(SELECTED EXCERPT Opens)
In the 1930s, a drought blanketed the Great Plains, from Mexico to Canada. This wouldn't have been such a big deal except that in the 1920s Midwestern farmers had converted vast tracts of grassland into farmland using mechanical plows. When the crops failed in the drought the open areas of land that used to be covered by grass, which held soil tightly in place, were now bare dirt, vulnerable to wind erosion.

"The result was massive dust storms that we associate with the Dust Bowl," Lambert says. "These dust storms removed nutrients from the soil, making it more difficult for crops to grow and more likely for wind erosion to occur." After years of drought, dust and hardship, rain finally began to fall again, bringing the Dust Bowl to a close.

"But the damage was already done to the soil," Lambert says. "Some areas have still not fully recovered."

Around the 2000s, the growth in demand for biofuels spurred renewed expansion of farmland to produce the needed crops. In an echo of the 1920s, this expansion replaced stable grasslands with vulnerable soil. Over five years, from 2006 to 2011, 2046 square miles (530,000 hectares) of grassland in five Midwestern states became farmland -- an area a little smaller than Delaware.

At the same time, parts of the Great Plains experienced longer and more severe droughts in the 20th century. The future of drought in that region is, so far, uncertain, but the potential for a warmer, drier Great Plains has Lambert and co-author Gannet Hallar, associate professor of atmospheric sciences, bringing up the word "desertification" in relation to the potential future of the region.
(SELECTED EXCERPT Closes)
(PROVIDED MATERIAL Opens)
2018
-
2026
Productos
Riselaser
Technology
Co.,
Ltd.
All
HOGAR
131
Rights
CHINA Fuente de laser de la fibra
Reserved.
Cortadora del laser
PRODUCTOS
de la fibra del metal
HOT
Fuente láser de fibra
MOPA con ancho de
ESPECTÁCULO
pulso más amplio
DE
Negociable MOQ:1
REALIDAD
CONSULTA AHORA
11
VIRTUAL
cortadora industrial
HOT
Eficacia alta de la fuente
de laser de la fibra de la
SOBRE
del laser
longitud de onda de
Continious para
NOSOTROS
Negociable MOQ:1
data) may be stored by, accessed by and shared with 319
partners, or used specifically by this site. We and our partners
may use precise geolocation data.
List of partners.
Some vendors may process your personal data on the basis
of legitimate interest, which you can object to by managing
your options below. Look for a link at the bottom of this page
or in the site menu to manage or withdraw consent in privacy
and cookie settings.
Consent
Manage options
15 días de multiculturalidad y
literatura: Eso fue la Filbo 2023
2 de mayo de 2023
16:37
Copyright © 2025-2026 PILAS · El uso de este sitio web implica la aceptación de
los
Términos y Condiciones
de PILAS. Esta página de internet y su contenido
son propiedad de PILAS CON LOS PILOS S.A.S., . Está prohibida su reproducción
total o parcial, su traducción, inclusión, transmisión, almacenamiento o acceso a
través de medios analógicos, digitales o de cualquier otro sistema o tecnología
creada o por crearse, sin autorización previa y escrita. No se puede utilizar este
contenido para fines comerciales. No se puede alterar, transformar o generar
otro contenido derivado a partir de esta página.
(PROVIDED MATERIAL Closes)
(PROVIDED MATERIAL Opens)
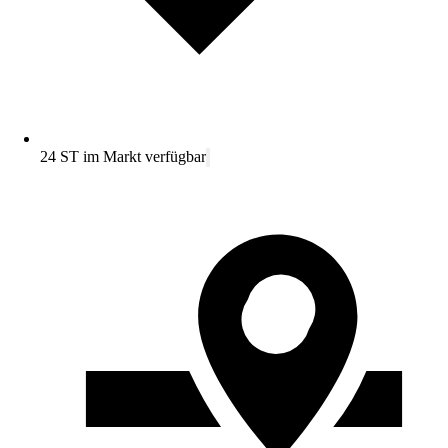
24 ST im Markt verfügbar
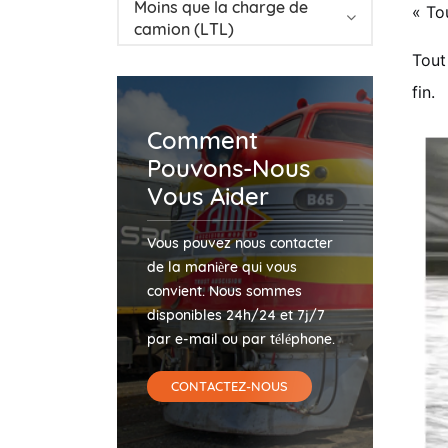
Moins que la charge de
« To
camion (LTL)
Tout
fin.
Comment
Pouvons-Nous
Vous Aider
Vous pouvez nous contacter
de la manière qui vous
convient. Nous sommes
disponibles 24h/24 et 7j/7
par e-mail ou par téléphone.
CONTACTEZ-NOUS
(PROVIDED MATERIAL Closes)
▶ TASKS TO COMPLETE:
1. According to the Dust Bowl passage, what brought the Dust Bowl to a close?
2. Carry the Dust Bowl passage forward from its final sentence.
The items have no connection to the Dust Bowl passage.

▶ RESPONSES FOR EACH TASK:
1. After years of drought, rain finally began to fall again.

2.
All together, the data cover years from 1988 to 2018. Dust, they found, is increasing in the atmosphere over the whole of the Great Plains by as much as 5% per year.

"The amount of increase is really the story here," Hallar says. "That 5% a year over two decades, of course, is a hundred percent increase in dust loading. This is not a small signal to find."

Correlating with crop timing

The researchers further found correlations between dust in the atmosphere and crop timings. In Iowa, where soybeans have been a major expanding crop, increases in dust appeared in June and October -- planting and harvesting months, respectively, for soybeans. In the southern Great Plains states, where corn is a more dominant crop, dust increases appeared in March and October -- again correlating to corn planting and harvesting seasons.

That was remarkable," Hallar says, "in the sense of how clear the signal was."

Are we seeing the beginnings of the second Dust Bowl?

"I think it's fair to say that what's happening with dust trends in the Midwest and the Great Plains is an indicator that the threat is real if crop land expansion continues to occur at this rate and drought risk does increase because of climate change," Lambert says. "Those would be the ingredients for another Dust Bowl."

"This is an example of the need for the agricultural community in the U.S. to think about adapting and mitigating to a changing climate," Hallar says. "So if we become more arid we will need to think about the impacts of land degradation in that changed climate. What we did in the past isn't necessarily what we can do in the future."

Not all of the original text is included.